__Exercises__:
- a) Using the firearms legislation text, answer each question on its own line:
(i) To what age does the package raise the legal age of purchase for semi-automatic rifles?
(ii) How many votes does the package need to break the Senate filibuster?
(iii) In which two places did the recent mass shootings named by DeLauro occur?
- b) Name every person mentioned by full name in the firearms legislation text.

__Page text__:
The package raises the legal age of purchase for semi-automatic rifles from 18 to 21 and bans the import, sale, manufacture, and transfer or possession of large-capacity magazines, and establishes requirements to regulate the storage of firearms – a section that is also known as Ethan’s law. The package, however, is unlikely to receive the 60 votes it needs to break the Senate filibuster.

U.S. Rep. Rosa DeLauro who held a media availability on the need to enact safe storage legislation with Kristin and Mike Song, Ethan Song’s parents, said, the recent mass shootings in Buffalo, New York and Uvalde, Texas “have robbed families of loved ones and left communities traumatized. These tragedies were avoidable, and the direct result of our repeated lack of action to get guns off our streets. We must do everything within our power to prevent them from happening again.”

DeLauro said children’s safety should help to unify Americans.

__Data records__:
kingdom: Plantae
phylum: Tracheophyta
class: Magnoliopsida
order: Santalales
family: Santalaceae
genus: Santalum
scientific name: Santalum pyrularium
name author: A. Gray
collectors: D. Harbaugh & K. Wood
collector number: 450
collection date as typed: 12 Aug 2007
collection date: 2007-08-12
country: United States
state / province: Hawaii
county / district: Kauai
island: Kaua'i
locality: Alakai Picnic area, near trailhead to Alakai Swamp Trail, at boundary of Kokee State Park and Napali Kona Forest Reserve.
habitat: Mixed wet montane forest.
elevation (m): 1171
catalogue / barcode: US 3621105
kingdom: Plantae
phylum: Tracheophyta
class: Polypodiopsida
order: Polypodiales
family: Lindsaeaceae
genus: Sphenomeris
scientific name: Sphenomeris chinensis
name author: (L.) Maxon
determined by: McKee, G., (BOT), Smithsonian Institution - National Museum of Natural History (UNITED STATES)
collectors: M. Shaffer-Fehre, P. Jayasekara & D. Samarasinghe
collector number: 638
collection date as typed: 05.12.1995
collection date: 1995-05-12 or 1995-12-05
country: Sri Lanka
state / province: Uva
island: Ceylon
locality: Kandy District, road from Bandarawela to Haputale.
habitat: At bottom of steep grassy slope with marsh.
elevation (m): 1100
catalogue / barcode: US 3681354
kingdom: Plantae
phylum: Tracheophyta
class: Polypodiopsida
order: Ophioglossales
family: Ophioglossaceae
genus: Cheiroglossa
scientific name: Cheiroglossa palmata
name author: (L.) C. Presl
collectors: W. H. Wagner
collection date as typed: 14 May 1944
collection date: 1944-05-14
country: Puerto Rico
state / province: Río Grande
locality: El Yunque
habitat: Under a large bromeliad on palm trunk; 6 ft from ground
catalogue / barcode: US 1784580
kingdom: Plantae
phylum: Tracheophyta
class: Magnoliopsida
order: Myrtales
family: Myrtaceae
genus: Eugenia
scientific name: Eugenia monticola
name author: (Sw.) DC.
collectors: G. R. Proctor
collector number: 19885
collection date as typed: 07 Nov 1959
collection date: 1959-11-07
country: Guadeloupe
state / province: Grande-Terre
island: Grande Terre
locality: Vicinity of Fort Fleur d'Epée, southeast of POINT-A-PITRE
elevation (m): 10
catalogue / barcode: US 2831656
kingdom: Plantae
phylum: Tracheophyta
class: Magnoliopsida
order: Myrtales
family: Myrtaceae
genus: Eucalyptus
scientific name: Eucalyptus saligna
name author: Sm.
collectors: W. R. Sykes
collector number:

__Task solutions__:
- a)
(i) 21
(ii) 60
(iii) Buffalo, New York and Uvalde, Texas

- b)
Rosa DeLauro
Kristin Song
Mike Song
Ethan Song